Table 2. Risks associated with perioperative administration of fibrinogen concentrate (FCH); multivariate logistic regression. Hazard ratios (HR) for mortality and adverse outcome either 30 days or 1 year after fibrinogen concentrate (FCH) treatment (adapted from Fassl et al., 2015)
Fominskiy and colleagues carried out a meta-analysis of fourteen randomised controlled trials investigating the use of FCH in 1,035 surgical patients who were mostly cardiac surgery patients (Fominskiy et al., 2016). Whilst the studies were individually underpowered, the meta-analysis found no difference in the rates of thromboembolic events (TEE) between FCH and control groups, and a possible reduction in all-cause mortality (0.9% for FCH versus 3.5% for the control group, P=0.02).
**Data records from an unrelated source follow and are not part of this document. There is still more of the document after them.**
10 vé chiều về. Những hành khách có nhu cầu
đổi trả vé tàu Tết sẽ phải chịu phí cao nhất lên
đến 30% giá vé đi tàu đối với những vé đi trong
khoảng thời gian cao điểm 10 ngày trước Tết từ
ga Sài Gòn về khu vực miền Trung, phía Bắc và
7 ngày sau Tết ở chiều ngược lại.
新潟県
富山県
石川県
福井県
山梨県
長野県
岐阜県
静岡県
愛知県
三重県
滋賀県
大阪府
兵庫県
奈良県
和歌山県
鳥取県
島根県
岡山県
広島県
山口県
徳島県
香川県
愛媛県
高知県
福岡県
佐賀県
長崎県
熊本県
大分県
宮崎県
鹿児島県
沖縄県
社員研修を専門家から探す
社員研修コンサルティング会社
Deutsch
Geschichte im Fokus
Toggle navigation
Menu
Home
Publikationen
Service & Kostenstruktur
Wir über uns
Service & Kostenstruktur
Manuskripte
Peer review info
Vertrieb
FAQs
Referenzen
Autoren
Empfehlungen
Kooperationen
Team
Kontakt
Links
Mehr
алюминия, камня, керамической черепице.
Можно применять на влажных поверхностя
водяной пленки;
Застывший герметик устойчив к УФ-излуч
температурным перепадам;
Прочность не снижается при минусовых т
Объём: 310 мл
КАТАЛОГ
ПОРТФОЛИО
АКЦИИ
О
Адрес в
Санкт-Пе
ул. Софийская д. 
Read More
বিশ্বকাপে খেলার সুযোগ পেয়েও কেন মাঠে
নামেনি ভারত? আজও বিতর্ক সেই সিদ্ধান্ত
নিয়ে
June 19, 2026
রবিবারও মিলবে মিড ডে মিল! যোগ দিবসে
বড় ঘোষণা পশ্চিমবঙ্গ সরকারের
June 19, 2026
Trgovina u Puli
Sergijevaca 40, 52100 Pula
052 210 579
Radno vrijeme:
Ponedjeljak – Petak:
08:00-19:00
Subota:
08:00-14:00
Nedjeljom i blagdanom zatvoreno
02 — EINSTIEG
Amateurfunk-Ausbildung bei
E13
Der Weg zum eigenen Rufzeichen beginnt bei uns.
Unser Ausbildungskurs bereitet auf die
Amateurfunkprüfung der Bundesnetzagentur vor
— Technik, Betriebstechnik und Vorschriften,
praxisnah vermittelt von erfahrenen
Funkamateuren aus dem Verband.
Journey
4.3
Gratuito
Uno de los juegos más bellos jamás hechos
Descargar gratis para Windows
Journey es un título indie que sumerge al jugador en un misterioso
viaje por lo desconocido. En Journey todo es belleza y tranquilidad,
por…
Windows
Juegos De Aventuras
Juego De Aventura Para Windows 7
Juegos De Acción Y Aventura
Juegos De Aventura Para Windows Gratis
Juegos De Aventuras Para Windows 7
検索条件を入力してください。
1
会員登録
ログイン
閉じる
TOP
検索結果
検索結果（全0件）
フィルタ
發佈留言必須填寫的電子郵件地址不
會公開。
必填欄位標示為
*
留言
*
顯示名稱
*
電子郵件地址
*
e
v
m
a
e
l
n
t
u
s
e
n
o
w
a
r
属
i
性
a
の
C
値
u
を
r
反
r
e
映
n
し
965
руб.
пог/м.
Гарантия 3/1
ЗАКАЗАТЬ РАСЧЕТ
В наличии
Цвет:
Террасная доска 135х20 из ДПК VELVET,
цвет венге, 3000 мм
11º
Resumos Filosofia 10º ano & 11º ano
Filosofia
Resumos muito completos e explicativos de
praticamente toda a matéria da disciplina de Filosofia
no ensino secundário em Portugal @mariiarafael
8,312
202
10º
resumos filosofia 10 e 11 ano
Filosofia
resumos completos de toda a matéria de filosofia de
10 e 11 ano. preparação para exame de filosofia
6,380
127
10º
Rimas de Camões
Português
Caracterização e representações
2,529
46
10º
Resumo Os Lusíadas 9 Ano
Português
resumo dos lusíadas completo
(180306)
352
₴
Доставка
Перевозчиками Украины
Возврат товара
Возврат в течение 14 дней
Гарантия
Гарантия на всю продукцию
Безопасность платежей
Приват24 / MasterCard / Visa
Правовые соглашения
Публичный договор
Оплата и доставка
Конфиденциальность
Fibrinogen is not indicated for prophylactic treatment in the surgery setting, and there are few studies that address this application. During coronary artery bypass surgery, Karlsson and colleagues found that preoperative administration of FCH (2 g dose) reduced postoperative blood loss by 32% (565 +/- 150 vs. 830 +/- 268 ml/12 h, P=0.010) in a prospective randomised pilot study on a total of 20 patients (Karlsson et al., 2009). More studies are needed on the value of FCH as a prophylactic treatment in the cardiac surgery setting.
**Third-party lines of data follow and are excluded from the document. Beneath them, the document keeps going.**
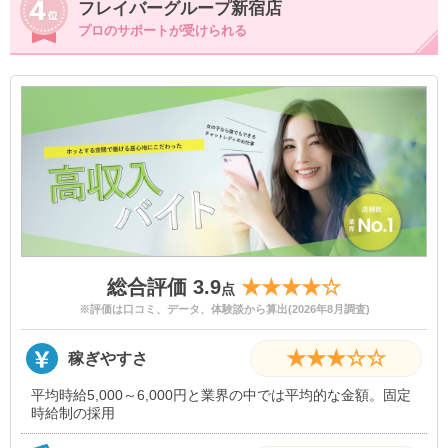
フレイバーグループ新宿店
プロのサポートが受けられる
総合評価 3.9
★★★★☆
点
※評価は口コミ、データ、体験談から算出(2026年8月調査)
★★★☆☆
稼ぎやすさ
平均時給5,000～6,000円と業界の中では平均的な金額。固定
時給制の採用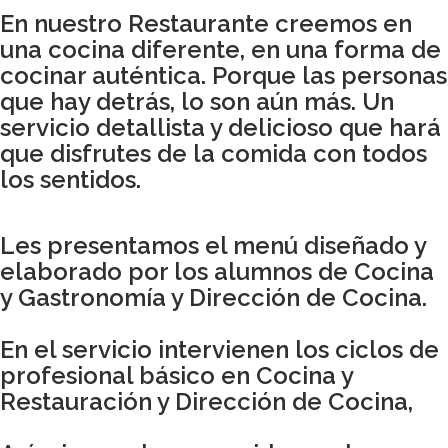
En nuestro Restaurante creemos en
una cocina diferente, en una forma de
cocinar auténtica. Porque las personas
que hay detrás, lo son aún más. Un
servicio detallista y delicioso que hará
que disfrutes de la comida con todos
los sentidos.
Les presentamos el menú diseñado y
elaborado por los alumnos de Cocina
y Gastronomía y Dirección de Cocina.
En el servicio intervienen los ciclos de
profesional básico en Cocina y
Restauración y Dirección de Cocina,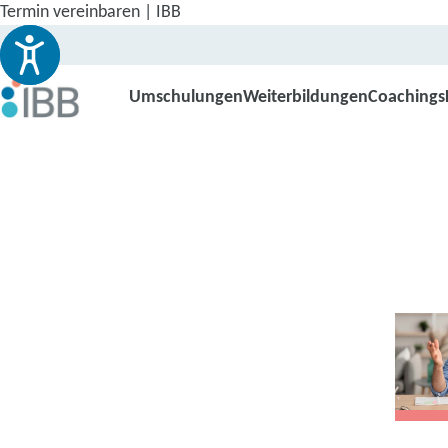
Termin vereinbaren | IBB
Umschulungen
Weiterbildungen
Coachings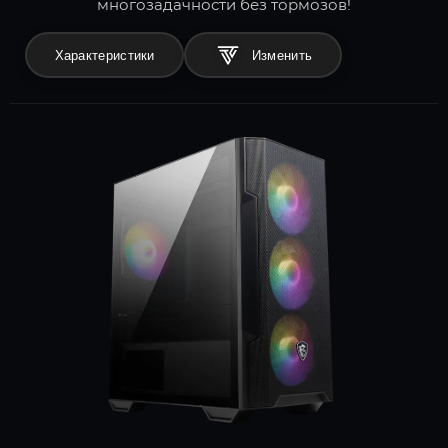
многозадачности без тормозов!
Характеристики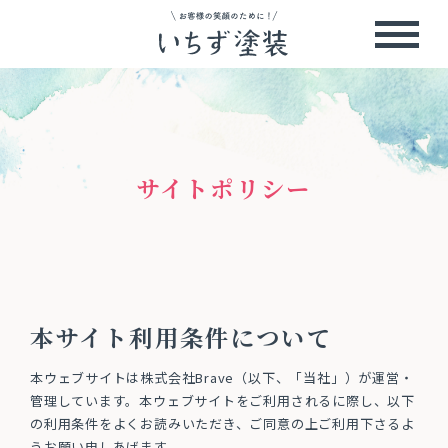
サイトポリシー
本サイト利用条件について
本ウェブサイトは株式会社Brave（以下、「当社」）が運営・
管理しています。本ウェブサイトをご利用されるに際し、以下
の利用条件をよくお読みいただき、ご同意の上ご利用下さるよ
うお願い申しあげます。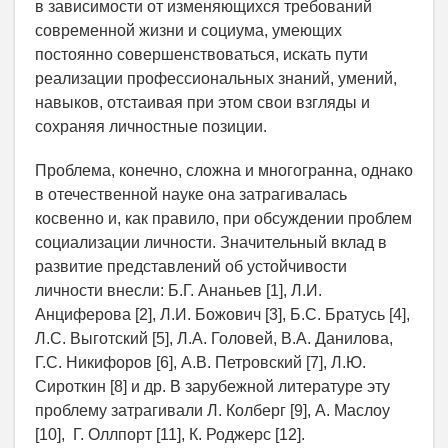
в зависимости от изменяющихся требований
современной жизни и социума, умеющих
постоянно совершенствоваться, искать пути
реализации профессиональных знаний, умений,
навыков, отстаивая при этом свои взгляды и
сохраняя личностные позиции.
Проблема, конечно, сложна и многогранна, однако
в отечественной науке она затрагивалась
косвенно и, как правило, при обсуждении проблем
социализации личности. Значительный вклад в
развитие представлений об устойчивости
личности внесли: Б.Г. Ананьев [1], Л.И.
Анциферова [2], Л.И. Божович [3], Б.С. Братусь [4],
Л.С. Выготский [5], Л.А. Головей, В.А. Данилова,
Г.С. Никифоров [6], А.В. Петровский [7], Л.Ю.
Сироткин [8] и др. В зарубежной литературе эту
проблему затрагивали Л. Колберг [9], А. Маслоу
[10], Г. Оллпорт [11], К. Роджерс [12].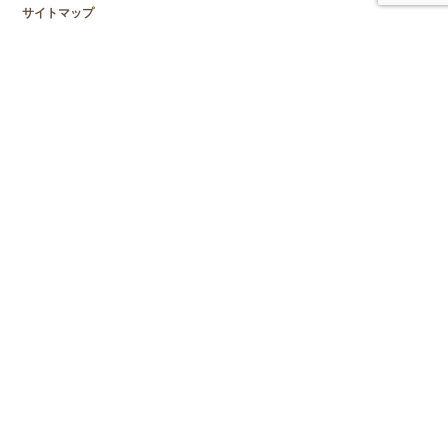
サイトマップ
オフィスの紹介
カウンセリング
集団認知行動療法
メンタルヘルス向上プログラム
職場のメンタルヘルス
心理検査
スーパーヴィジョン
心理士ブログ
お問い合せ
アクセス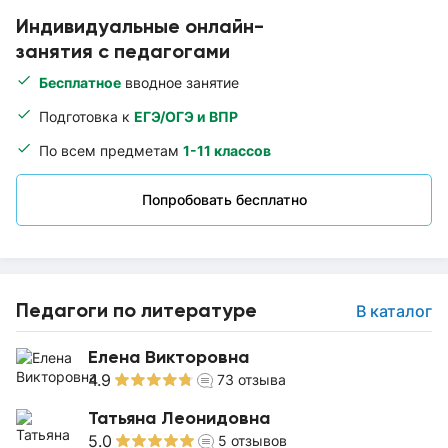
Индивидуальные онлайн-
занятия с педагогами
Бесплатное
вводное занятие
Подготовка к
ЕГЭ/ОГЭ и ВПР
По всем предметам
1-11 классов
Попробовать бесплатно
Педагоги по литературе
В каталог
Елена Викторовна
4.9
73
отзыва
Татьяна Леонидовна
5.0
5
отзывов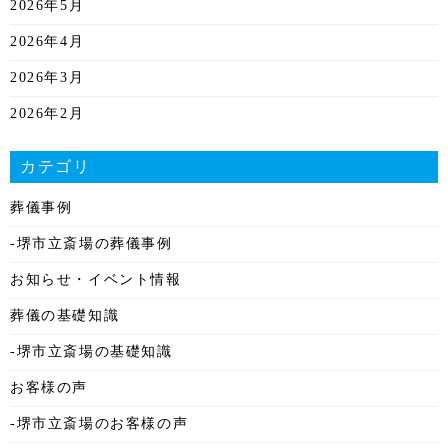
2026年5月
2026年4月
2026年3月
2026年2月
2026年1月
カテゴリ
2025年12月
葬儀事例
2025年11月
-堺市立斎場の葬儀事例
2025年10月
お知らせ・イベント情報
2025年9月
葬儀の基礎知識
2025年8月
-堺市立斎場の基礎知識
2025年7月
お客様の声
2025年6月
-堺市立斎場のお客様の声
2025年5月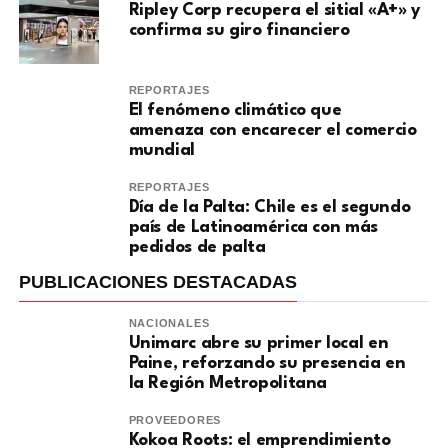
Ripley Corp recupera el sitial «A+» y
confirma su giro financiero
REPORTAJES
El fenómeno climático que
amenaza con encarecer el comercio
mundial
REPORTAJES
Día de la Palta: Chile es el segundo
país de Latinoamérica con más
pedidos de palta
PUBLICACIONES DESTACADAS
NACIONALES
Unimarc abre su primer local en
Paine, reforzando su presencia en
la Región Metropolitana
PROVEEDORES
Kokoa Roots: el emprendimiento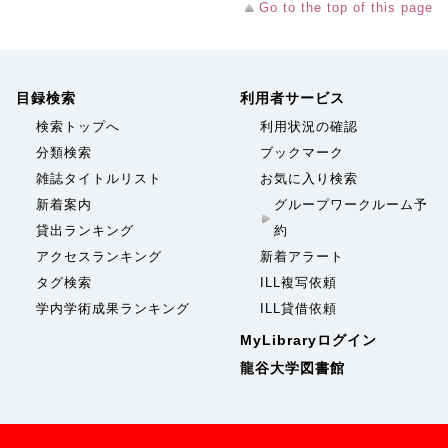
Go to the top of this page
目録検索
利用者サービス
検索トップへ
利用状況の確認
分類検索
ブックマーク
雑誌タイトルリスト
お気に入り検索
新着案内
グループワークルーム予
貸出ランキング
約
アクセスランキング
新着アラート
タグ検索
ILL複写依頼
学内学術成果ランキング
ILL貸借依頼
MyLibraryログイン
龍谷大学図書館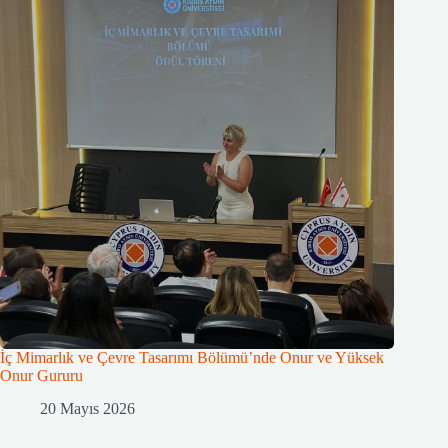
İç Mimarlık ve Çevre Tasarımı Bölümü’nde Onur ve Yüksek
Onur Gururu
20 Mayıs 2026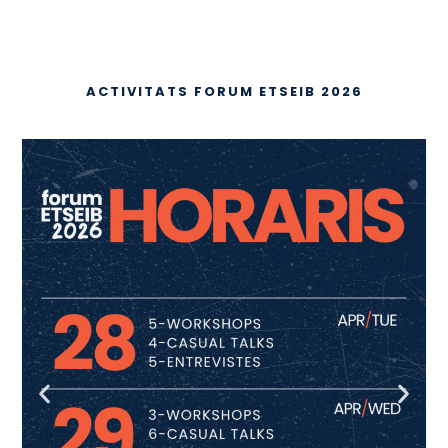
ACTIVITATS FORUM ETSEIB 2026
Altogether, it appears that fibrinogen concentrate is safe in a cardiac surgery setting and may result in a reduced need for transfusion of allogeneic blood products. However, since most studies to date are underpowered, more studies are needed, particularly to establish the effect of FCH on mortality, compared to other treatments. A new phase III, multi-centre, randomised trial (FIBRES trial) seeking to recruit 1200 cardiac surgery patients is currently underway with the aim of directly comparing fibrinogen concentrate to cryoprecipitate (Karkouti et al., 2018).